К счастью, вы можете перегружать свое тело творческими вариациями отжиманий, которые атакуют и нагружают грудь под разными углами. А это значит, что даже, если вы можете сесть на скамейку дома, вы все равно можете построить свою грудь с простым весом.
Как подтолкнуть грудь с собственным весом
Два основных принципа позволяют вам атаковать грудь простым весом, и оба работают, потому что они по сути заставляют вашу грудь поднимать больше, чем при стандартном отжимании.
Когда-нибудь замечали, что если вы прикоснетесь к штанге к груди на наклонном жиме лежа, это будет сложнее, чем на стандартном плоском жиме лежа. Есть причина для этого. Наклон заставляет вас раскрыть угол плеча относительно положения туловища, и в целом это означает, что штанга должна перемещаться на большее расстояние от положения груди до положения выпрямленной руки. В то же время нажатие на отклонение приводит к тому, что планка перемещается на меньшее расстояние.
Раскрытие угла наклона верхней части руки заставляет грудь и трицепс продолжать «давить» вверх дольше во время жима лежа. Это, конечно, также работает и с отжиманиями, поэтому, если вы сможете создать более открытый угол, вы сделаете отжимание более сложным. Как вы делаете это с отжиманием? Поднимите ноги, используя коробку или стул дома.
Односторонняя Загрузка
Почему отжимания одной рукой так жестоки? Потому что вы сжимаете большую часть своего веса одной рукой, практически удваивая нагрузку, которую вы двигаете этой рукой. Вы также должны решить проблемы с балансировкой при настройке смещенной нагрузки, что также идеально подходит для повышения прочности сердечника.
Это не значит, что вам нужно делать отжимания одной рукой, чтобы пожинать плоды односторонней нагрузки. Отжимания Арчера и отжимания после удара, два фаворита директора по фитнесу Эбенезера Самюэля, также предоставляют те же преимущества.
Тренировка
Теперь вы понимаете, что у вас есть оружие для тренировки грудной клетки только с собственным весом, так что вы готовы к атаке. Вы можете выполнять эту тренировку не чаще, чем три дня в неделю, отдыхая не менее одного дня между сеансами. Вы будете использовать только вес тела, но вы будете подталкивать себя. В дни, когда вы не выполняете эту тренировку, стремитесь тренировать спину, делать подтягивания, подбородки и гантели, или тренировать ноги приседаниями и выпадами.
Делайте упражнения по порядку.
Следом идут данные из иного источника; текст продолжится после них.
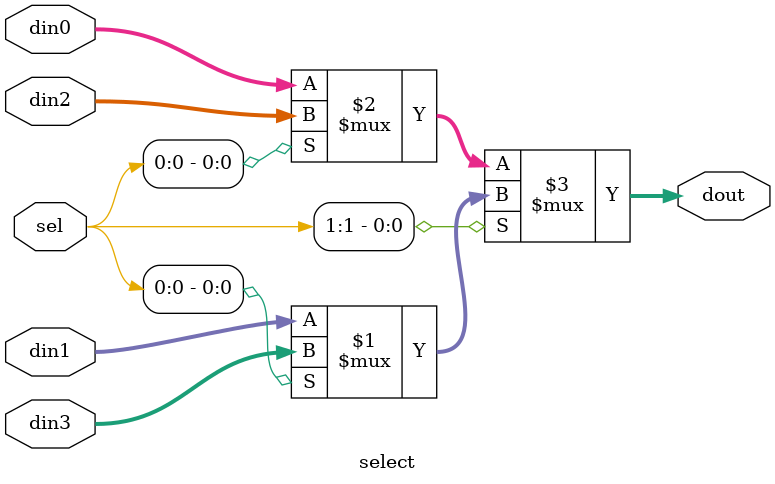
<source format=v>
`timescale 1ns / 1ps


module select #(
    parameter   DW_WIDTH    =   16
)(
    output [DW_WIDTH-1:0]   dout,
    input  [DW_WIDTH-1:0]   din0,
    input  [DW_WIDTH-1:0]   din1,
    input  [DW_WIDTH-1:0]   din2,
    input  [DW_WIDTH-1:0]   din3,
    input  [1:0]            sel
    );
    
    assign dout = sel[1] ?
                  sel[0] ? din3 : din1 :
                  sel[0] ? din2 : din0; 
                  
endmodule

</source>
Выполните все подходы к каждому упражнению, прежде чем переходить к следующему.
После отжиманий....
Сделайте 4 подхода этого упражнения с каждой стороны, сосредотачиваясь на том, чтобы ваши бедра и плечи были полностью выровнены по земле (да, это означает, что ваш пресс тоже будет срабатывать).
Планка
Выполни 3 подхода этого упражнения отжимания машинки, тренируя свою грудь, чтобы контролировать свое тело через пространство и накапливая время под напряжением.
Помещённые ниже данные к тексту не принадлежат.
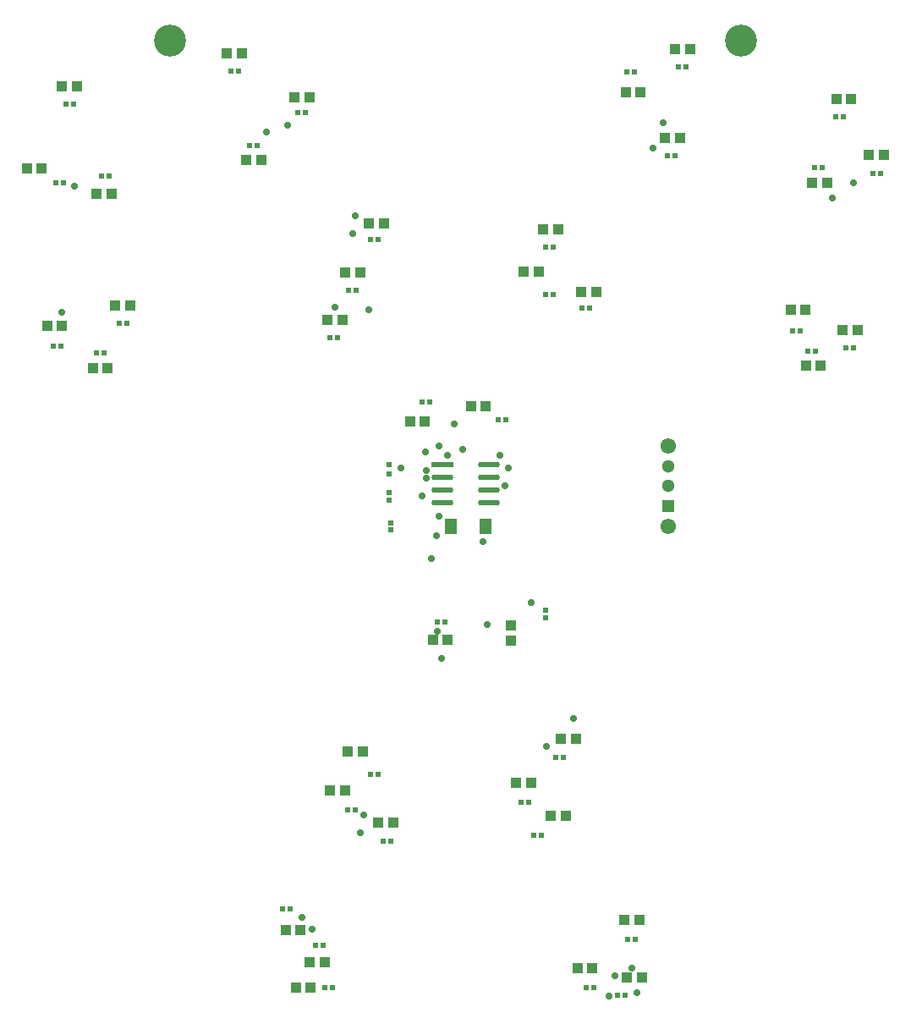
<source format=gts>
G04*
G04 #@! TF.GenerationSoftware,Altium Limited,Altium Designer,22.8.2 (66)*
G04*
G04 Layer_Color=8388736*
%FSLAX25Y25*%
%MOIN*%
G70*
G04*
G04 #@! TF.SameCoordinates,5BBA7AF8-D70B-405A-A25D-C681712A1337*
G04*
G04*
G04 #@! TF.FilePolarity,Negative*
G04*
G01*
G75*
G04:AMPARAMS|DCode=13|XSize=85.4mil|YSize=22.92mil|CornerRadius=11.46mil|HoleSize=0mil|Usage=FLASHONLY|Rotation=0.000|XOffset=0mil|YOffset=0mil|HoleType=Round|Shape=RoundedRectangle|*
%AMROUNDEDRECTD13*
21,1,0.08540,0.00000,0,0,0.0*
21,1,0.06248,0.02292,0,0,0.0*
1,1,0.02292,0.03124,0.00000*
1,1,0.02292,-0.03124,0.00000*
1,1,0.02292,-0.03124,0.00000*
1,1,0.02292,0.03124,0.00000*
%
%ADD13ROUNDEDRECTD13*%
%ADD14R,0.08540X0.02292*%
%ADD15R,0.02029X0.01860*%
%ADD16R,0.02362X0.01968*%
%ADD17R,0.01860X0.02029*%
%ADD20R,0.04921X0.06299*%
%ADD21R,0.03950X0.03950*%
%ADD22R,0.03950X0.03950*%
%ADD23C,0.12611*%
%ADD24C,0.06102*%
%ADD25C,0.05118*%
%ADD26R,0.05118X0.05118*%
%ADD27C,0.02769*%
D13*
X195806Y218000D02*
D03*
Y213000D02*
D03*
Y208000D02*
D03*
Y203000D02*
D03*
X177194D02*
D03*
Y208000D02*
D03*
Y213000D02*
D03*
D14*
Y218000D02*
D03*
D15*
X130500Y28500D02*
D03*
X127519D02*
D03*
X140010Y82000D02*
D03*
X142990D02*
D03*
X221000Y285000D02*
D03*
X218019D02*
D03*
X253000Y372500D02*
D03*
X250019D02*
D03*
X350000Y332500D02*
D03*
X347019D02*
D03*
X339490Y264000D02*
D03*
X336510D02*
D03*
X324490Y262500D02*
D03*
X321510D02*
D03*
X318500Y270500D02*
D03*
X315519D02*
D03*
X326990Y335000D02*
D03*
X324010D02*
D03*
X332500Y355000D02*
D03*
X335481D02*
D03*
X268990Y339500D02*
D03*
X266010D02*
D03*
X273481Y374500D02*
D03*
X270500D02*
D03*
X220990Y303500D02*
D03*
X218010D02*
D03*
X199510Y235500D02*
D03*
X202490D02*
D03*
X157000Y69500D02*
D03*
X154019D02*
D03*
X131010Y12000D02*
D03*
X133990D02*
D03*
X235500Y279500D02*
D03*
X232519D02*
D03*
X114500Y43000D02*
D03*
X117481D02*
D03*
X149010Y96000D02*
D03*
X151990D02*
D03*
X178500Y156000D02*
D03*
X175519D02*
D03*
X45981Y331500D02*
D03*
X43000D02*
D03*
X32000Y360000D02*
D03*
X29019D02*
D03*
X44000Y262000D02*
D03*
X41019D02*
D03*
X52990Y273500D02*
D03*
X50010D02*
D03*
X27000Y264500D02*
D03*
X24019D02*
D03*
X25019Y329000D02*
D03*
X28000D02*
D03*
X96990Y373000D02*
D03*
X94010D02*
D03*
X123490Y356500D02*
D03*
X120510D02*
D03*
X104490Y343500D02*
D03*
X101510D02*
D03*
X140500Y286500D02*
D03*
X143481D02*
D03*
X152000Y306500D02*
D03*
X149019D02*
D03*
X133000Y268000D02*
D03*
X135981D02*
D03*
X169519Y242500D02*
D03*
X172500D02*
D03*
X216500Y72000D02*
D03*
X213519D02*
D03*
X208510Y85000D02*
D03*
X211490D02*
D03*
X224990Y102500D02*
D03*
X222010D02*
D03*
X249500Y9000D02*
D03*
X246519D02*
D03*
X234010Y12000D02*
D03*
X236990D02*
D03*
X250510Y31000D02*
D03*
X253490D02*
D03*
D16*
X156500Y214032D02*
D03*
Y217969D02*
D03*
D17*
X218000Y157510D02*
D03*
Y160490D02*
D03*
X156500Y204000D02*
D03*
Y206981D02*
D03*
X157000Y192010D02*
D03*
Y194990D02*
D03*
D20*
X180807Y193500D02*
D03*
X194193D02*
D03*
D21*
X125047Y22000D02*
D03*
X130953D02*
D03*
X133000Y89500D02*
D03*
X138906D02*
D03*
X209500Y294000D02*
D03*
X215406D02*
D03*
X249547Y364500D02*
D03*
X255453D02*
D03*
X345500Y340000D02*
D03*
X351406D02*
D03*
X335047Y271000D02*
D03*
X340953D02*
D03*
X320547Y257000D02*
D03*
X326453D02*
D03*
X314547Y279000D02*
D03*
X320453D02*
D03*
X323047Y329000D02*
D03*
X328953D02*
D03*
X338453Y362000D02*
D03*
X332547D02*
D03*
X265047Y346500D02*
D03*
X270953D02*
D03*
X269000Y381500D02*
D03*
X274905D02*
D03*
X217000Y310500D02*
D03*
X222905D02*
D03*
X188547Y241000D02*
D03*
X194453D02*
D03*
X152000Y77000D02*
D03*
X157905D02*
D03*
X119547Y12000D02*
D03*
X125453D02*
D03*
X232000Y286000D02*
D03*
X237906D02*
D03*
X121453Y34500D02*
D03*
X115547D02*
D03*
X145953Y105000D02*
D03*
X140047D02*
D03*
X173547Y149000D02*
D03*
X179453D02*
D03*
X41094Y324500D02*
D03*
X47000D02*
D03*
X27500Y367000D02*
D03*
X33406D02*
D03*
X39595Y256000D02*
D03*
X45500D02*
D03*
X48500Y280500D02*
D03*
X54405D02*
D03*
X21595Y272500D02*
D03*
X27500D02*
D03*
X13547Y334500D02*
D03*
X19453D02*
D03*
X92500Y380000D02*
D03*
X98405D02*
D03*
X119047Y362500D02*
D03*
X124953D02*
D03*
X100047Y338000D02*
D03*
X105953D02*
D03*
X144953Y293500D02*
D03*
X139047D02*
D03*
X148500Y313000D02*
D03*
X154405D02*
D03*
X137953Y275000D02*
D03*
X132047D02*
D03*
X170453Y235000D02*
D03*
X164547D02*
D03*
X225953Y79500D02*
D03*
X220047D02*
D03*
X212405Y92500D02*
D03*
X206500D02*
D03*
X229906Y110000D02*
D03*
X224000D02*
D03*
X255906Y16000D02*
D03*
X250000D02*
D03*
X236500Y19500D02*
D03*
X230594D02*
D03*
X254906Y38500D02*
D03*
X249000D02*
D03*
D22*
X204500Y154453D02*
D03*
Y148547D02*
D03*
D23*
X295000Y385000D02*
D03*
X70000D02*
D03*
D24*
X266500Y225122D02*
D03*
Y193626D02*
D03*
D25*
Y217248D02*
D03*
Y209374D02*
D03*
D26*
Y201500D02*
D03*
D27*
X175519Y152314D02*
D03*
X170622Y222879D02*
D03*
X202000Y209500D02*
D03*
X203500Y216500D02*
D03*
X200000Y221500D02*
D03*
X175987Y225013D02*
D03*
X179500Y221500D02*
D03*
X161000Y216500D02*
D03*
X171000Y212500D02*
D03*
X176000Y197500D02*
D03*
X193500Y187500D02*
D03*
X175000Y190000D02*
D03*
X331000Y323000D02*
D03*
X339500Y329000D02*
D03*
X264500Y352500D02*
D03*
X260500Y342500D02*
D03*
X185500Y224000D02*
D03*
X177000Y141500D02*
D03*
X146500Y80000D02*
D03*
X145000Y73000D02*
D03*
X122000Y39500D02*
D03*
X126000Y35000D02*
D03*
X27500Y278000D02*
D03*
X32500Y327500D02*
D03*
X108000Y349000D02*
D03*
X116500Y351500D02*
D03*
X143000Y316000D02*
D03*
X142000Y309000D02*
D03*
X135000Y280000D02*
D03*
X148500Y279000D02*
D03*
X182000Y234000D02*
D03*
X171000Y215500D02*
D03*
X169500Y205500D02*
D03*
X173000Y181000D02*
D03*
X195000Y155000D02*
D03*
X212500Y163500D02*
D03*
X229000Y118000D02*
D03*
X218500Y107000D02*
D03*
X252000Y19487D02*
D03*
X245500Y16500D02*
D03*
X243000Y8500D02*
D03*
X254000Y10000D02*
D03*
M02*

</source>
Eb & Swole: Typewriter Terror Pushup Challenge
Теперь переключайтесь и атакуйте свои трицепсы, пока качаете грудь, используя отжимание с закрытыми руками смешанного стиля. Сосредоточьтесь на том, чтобы держать локти плотно прилегающими к телу, когда вы делаете это; Вы будете создавать внешнее вращение в плече и получать хорошее сжатие груди. Сделайте 3 подхода и нацеливайтесь на 5-6 пар повторений.
Сделайте 2 подхода с каждой стороны отжиманий лучника, заканчивая тренировку, бросая вызов вашей груди в одностороннем порядке в последний раз. Старайтесь поддерживать высокие повторения, преследуя от 12 до 15 повторений в сет.